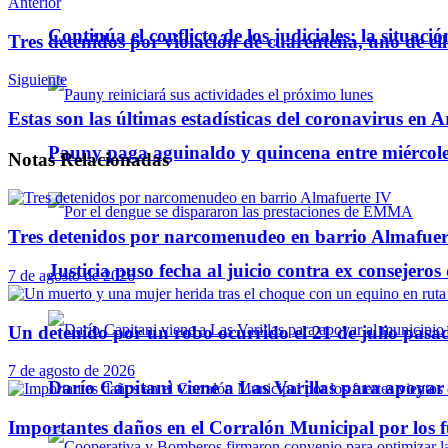
Anterior
Telegram
Continúa el conflicto de los judiciales: la situaci
Tres detenidos por violación de cuarentena, uno de el
Siguiente
Estas son las últimas estadísticas del coronavirus en A
Pauny paga aguinaldo y quincena entre miércole
Notas
Relacionadas
Tres detenidos por narcomenudeo en barrio Almafuer
Justicia puso fecha al juicio contra ex consejeros
7 de agosto de 2026
Un detenido por un robo ocurrido el 21 de julio pasa
7 de agosto de 2026
Darío Capitani viene a Las Varillas para apoyar a
Importantes daños en el Corralón Municipal por los fu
++++++++++
# WHAT THE TASK ASKS:
Images are to be excluded, and each record above written out word for word.

# YOUR RESPONSE:
Anterior
Telegram
Continúa el conflicto de los judiciales: la situaci
Tres detenidos por violación de cuarentena, uno de el
Siguiente
Estas son las últimas estadísticas del coronavirus en A
Pauny paga aguinaldo y quincena entre miércole
Notas
Relacionadas
Tres detenidos por narcomenudeo en barrio Almafuer
Justicia puso fecha al juicio contra ex consejeros
7 de agosto de 2026
Un detenido por un robo ocurrido el 21 de julio pasa
7 de agosto de 2026
Darío Capitani viene a Las Varillas para apoyar a
Importantes daños en el Corralón Municipal por los fu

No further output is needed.